Türkiye bu turnuvanın en genç yaş ortalamasına sahipti dedik. Milli Takım gerçekten bireysel olarak çok kaliteli, değerli ve tecrübeli oyunculara da sahip. Türkiye kadro anlamında turnuvadaki en iyi 10 takım arasına girecek kaliteye sahip. Fakat ne yazık ki yukarıda saydığımız nedenlerden dolayı bu kaliteli takımın, formunu kaybeden bir takıma dönüştüğünü gördük.
Evet bu turnuvaya çok zor bir gruptan geldik. Bu turnuvaya bu takımla ve Şenol Güneş'le geldik. Bizlere harika duygular yaşattılar. Hepsini sahiplendik ve hepsine çok değer verdik. Futbolda başarısız olmak elbette sizin kumaşınızın kötü olduğu anlamına gelmez. Futbolun doğasında var bu.

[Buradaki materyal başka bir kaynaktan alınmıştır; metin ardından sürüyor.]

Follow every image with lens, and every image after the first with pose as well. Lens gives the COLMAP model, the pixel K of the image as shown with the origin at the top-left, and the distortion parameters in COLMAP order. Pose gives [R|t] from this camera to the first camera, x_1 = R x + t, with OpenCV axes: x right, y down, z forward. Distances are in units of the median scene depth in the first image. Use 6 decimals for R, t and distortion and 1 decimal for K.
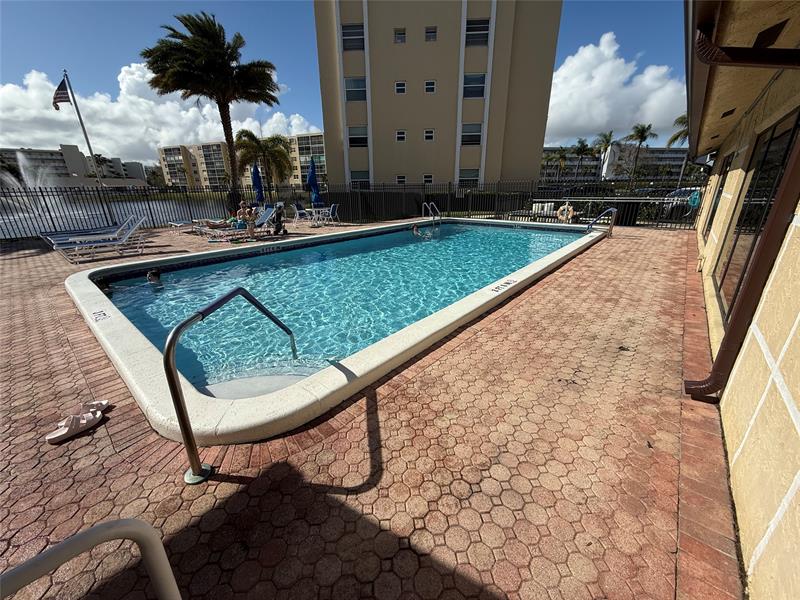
lens RADIAL K [[318.0, 0, 398.3], [0, 318.0, 301.7], [0, 0, 1]] dist [-0.000952, 0.000167]
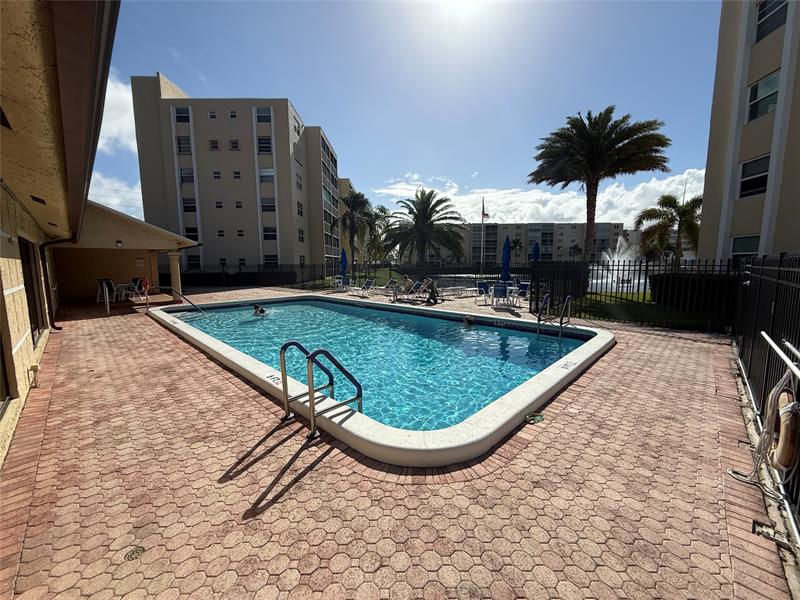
lens RADIAL K [[318.0, 0, 396.3], [0, 318.0, 299.2], [0, 0, 1]] dist [-0.000952, 0.000167]
pose [[-0.064825, 0.120241, -0.990626, 0.498652], [-0.328952, 0.934651, 0.134972, -0.210063], [0.942119, 0.334618, -0.021035, 0.541151]]
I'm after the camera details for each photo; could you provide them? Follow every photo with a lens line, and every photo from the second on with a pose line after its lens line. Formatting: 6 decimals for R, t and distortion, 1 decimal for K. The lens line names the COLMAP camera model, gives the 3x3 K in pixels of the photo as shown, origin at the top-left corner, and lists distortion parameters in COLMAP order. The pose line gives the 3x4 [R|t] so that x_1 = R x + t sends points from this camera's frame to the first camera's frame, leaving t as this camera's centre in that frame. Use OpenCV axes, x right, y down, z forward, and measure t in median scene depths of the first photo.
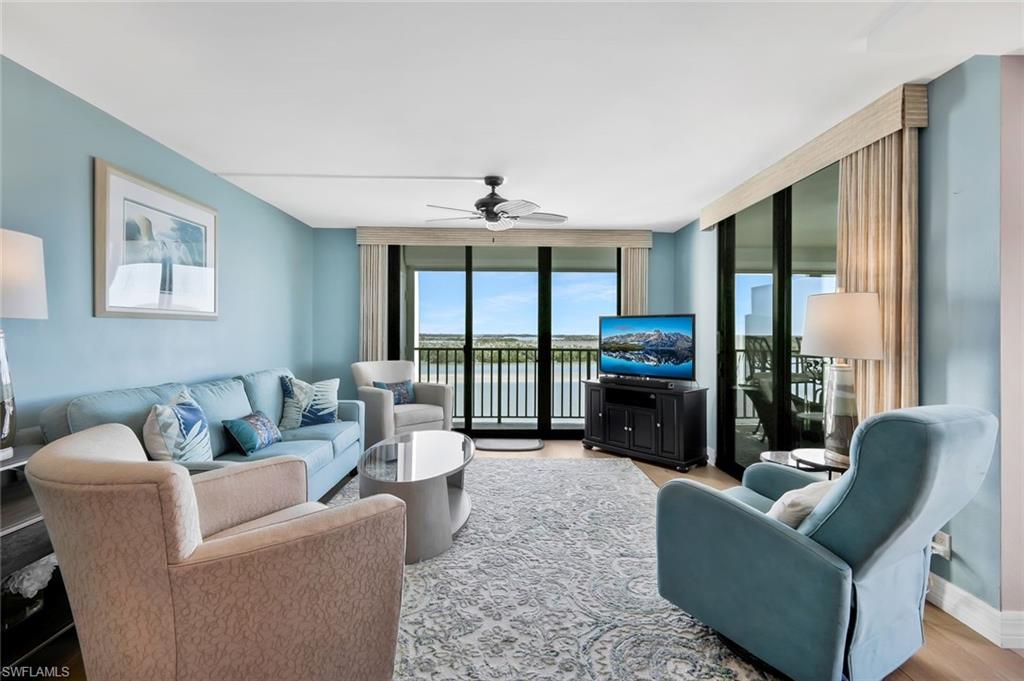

SORULMASI GEREKEN SORULAR...
Fakat asıl sorulması gereken soru şu: Böylesi iyi, baskılı ve tempolu oynayan takım bu turnuvada neden 0 çekti? 8 gol yiyip 1 gol atabildi… Grup eleme maçlarında her oyuncu kulüp maçları sebebiyle antrenmanlı bir şekilde milli takıma gelip maça çıkıyordu. Belki de erken kamp dönemi bizi fizik olarak aşağı çekti. Belki Türkiye'de ligi erken bitirmek Türkiye'de oynayan oyuncuların fiziğini aşağıya çekti… Bunların hepsini birer faktör olarak görebiliriz. Belki de sorun sadece Şenol Güneş'in kafasındaki oyun yapısındaydı. Belki istenilen oyunu oyuncular sahaya yansıtamadı veya belki de her ikisi.
Bu turnuvadan sonra elbette ki çok ders çıkarılacak. Bireysel anlamda (Uğurcan, Kaan Ayhan ve Çağlar'ı hariç tutarsak) neredeyse tüm oyuncularımız birer birer döküldü ne yazık ki. Evet genç bir takım var. İlerisi için gerçekten iyi bir takımımızın olacağına söyleyebiliriz. Yeter ki taktiksel ve fizik anlamına sürekli olarak kendimizi geliştirelim. Değişiklik yapmaktan çekinmeyen bir anlayış içinde olmak bizi daha iyi yerlere getirecektir. Çünkü ülkemizde çok değerli ve kaliteli futbolcuların olduğunu görebiliyoruz. Onları yeter ki nasıl işleyebileceğimizi öğrenelim.